What is required » Return all the entries exactly. No pictures.

>>>

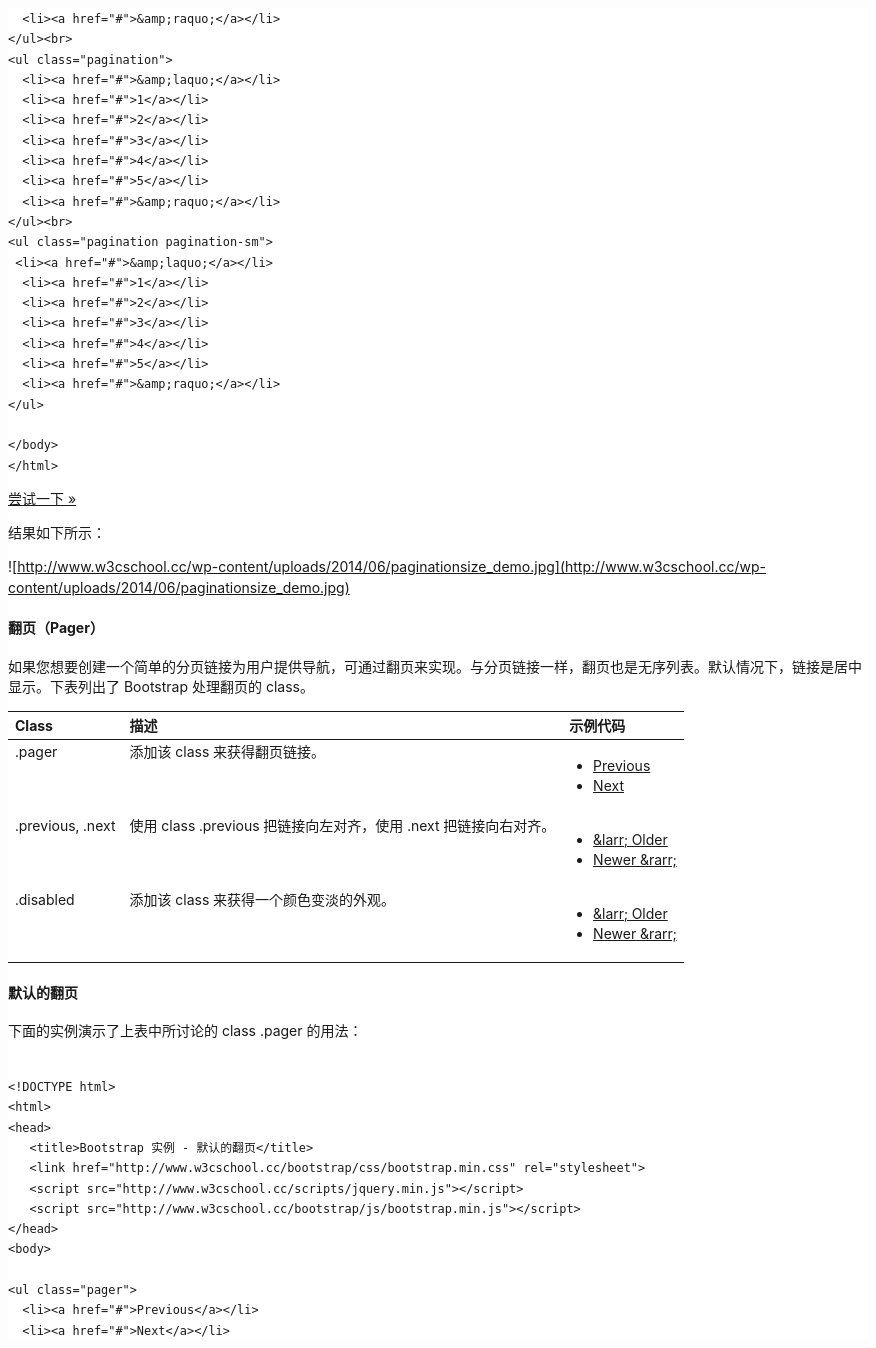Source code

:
 ```
  <li><a href="#">&amp;raquo;</a></li>
</ul><br>
<ul class="pagination">
  <li><a href="#">&amp;laquo;</a></li>
  <li><a href="#">1</a></li>
  <li><a href="#">2</a></li>
  <li><a href="#">3</a></li>
  <li><a href="#">4</a></li>
  <li><a href="#">5</a></li>
  <li><a href="#">&amp;raquo;</a></li>
</ul><br>
<ul class="pagination pagination-sm">
 <li><a href="#">&amp;laquo;</a></li>
  <li><a href="#">1</a></li>
  <li><a href="#">2</a></li>
  <li><a href="#">3</a></li>
  <li><a href="#">4</a></li>
  <li><a href="#">5</a></li>
  <li><a href="#">&amp;raquo;</a></li>
</ul>

</body>
</html>

```
 [尝试一下 »](http://www.w3cschool.cc/try/tryit.php?filename=bootstrap3-pagination-size)

 结果如下所示：

  ![http://www.w3cschool.cc/wp-content/uploads/2014/06/paginationsize_demo.jpg](http://www.w3cschool.cc/wp-content/uploads/2014/06/paginationsize_demo.jpg)


 
#### 翻页（Pager）

 如果您想要创建一个简单的分页链接为用户提供导航，可通过翻页来实现。与分页链接一样，翻页也是无序列表。默认情况下，链接是居中显示。下表列出了 Bootstrap 处理翻页的 class。

 

|Class|描述|示例代码|
|:--|:--|:--|
|.pager|添加该 class 来获得翻页链接。| <ul class="pager">  <li><a href="#">Previous</a></li>  <li><a href="#">Next</a></li></ul>|
|.previous, .next|使用 class .previous 把链接向左对齐，使用 .next 把链接向右对齐。| <ul class="pager">  <li class="previous"><a href="#">&amp;larr; Older</a></li>  <li class="next"><a href="#">Newer &amp;rarr;</a></li></ul>|
|.disabled|添加该 class 来获得一个颜色变淡的外观。| <ul class="pager">  <li class="previous disabled"><a href="#">&amp;larr; Older</a></li>  <li class="next"><a href="#">Newer &amp;rarr;</a></li></ul>|


#### 默认的翻页

 下面的实例演示了上表中所讨论的 class .pager 的用法：

 
```

<!DOCTYPE html>
<html>
<head>
   <title>Bootstrap 实例 - 默认的翻页</title>
   <link href="http://www.w3cschool.cc/bootstrap/css/bootstrap.min.css" rel="stylesheet">
   <script src="http://www.w3cschool.cc/scripts/jquery.min.js"></script>
   <script src="http://www.w3cschool.cc/bootstrap/js/bootstrap.min.js"></script>
</head>
<body>

<ul class="pager">
  <li><a href="#">Previous</a></li>
  <li><a href="#">Next</a></li>
```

<<<

Answer space »
Source code

:
 ```
  <li><a href="#">&amp;raquo;</a></li>
</ul><br>
<ul class="pagination">
  <li><a href="#">&amp;laquo;</a></li>
  <li><a href="#">1</a></li>
  <li><a href="#">2</a></li>
  <li><a href="#">3</a></li>
  <li><a href="#">4</a></li>
  <li><a href="#">5</a></li>
  <li><a href="#">&amp;raquo;</a></li>
</ul><br>
<ul class="pagination pagination-sm">
 <li><a href="#">&amp;laquo;</a></li>
  <li><a href="#">1</a></li>
  <li><a href="#">2</a></li>
  <li><a href="#">3</a></li>
  <li><a href="#">4</a></li>
  <li><a href="#">5</a></li>
  <li><a href="#">&amp;raquo;</a></li>
</ul>

</body>
</html>

```
 [尝试一下 »](http://www.w3cschool.cc/try/tryit.php?filename=bootstrap3-pagination-size)

 结果如下所示：

  ![http://www.w3cschool.cc/wp-content/uploads/2014/06/paginationsize_demo.jpg](http://www.w3cschool.cc/wp-content/uploads/2014/06/paginationsize_demo.jpg)


 
#### 翻页（Pager）

 如果您想要创建一个简单的分页链接为用户提供导航，可通过翻页来实现。与分页链接一样，翻页也是无序列表。默认情况下，链接是居中显示。下表列出了 Bootstrap 处理翻页的 class。

 

|Class|描述|示例代码|
|:--|:--|:--|
|.pager|添加该 class 来获得翻页链接。| <ul class="pager">  <li><a href="#">Previous</a></li>  <li><a href="#">Next</a></li></ul>|
|.previous, .next|使用 class .previous 把链接向左对齐，使用 .next 把链接向右对齐。| <ul class="pager">  <li class="previous"><a href="#">&amp;larr; Older</a></li>  <li class="next"><a href="#">Newer &amp;rarr;</a></li></ul>|
|.disabled|添加该 class 来获得一个颜色变淡的外观。| <ul class="pager">  <li class="previous disabled"><a href="#">&amp;larr; Older</a></li>  <li class="next"><a href="#">Newer &amp;rarr;</a></li></ul>|


#### 默认的翻页

 下面的实例演示了上表中所讨论的 class .pager 的用法：

 
```

<!DOCTYPE html>
<html>
<head>
   <title>Bootstrap 实例 - 默认的翻页</title>
   <link href="http://www.w3cschool.cc/bootstrap/css/bootstrap.min.css" rel="stylesheet">
   <script src="http://www.w3cschool.cc/scripts/jquery.min.js"></script>
   <script src="http://www.w3cschool.cc/bootstrap/js/bootstrap.min.js"></script>
</head>
<body>

<ul class="pager">
  <li><a href="#">Previous</a></li>
  <li><a href="#">Next</a></li>
```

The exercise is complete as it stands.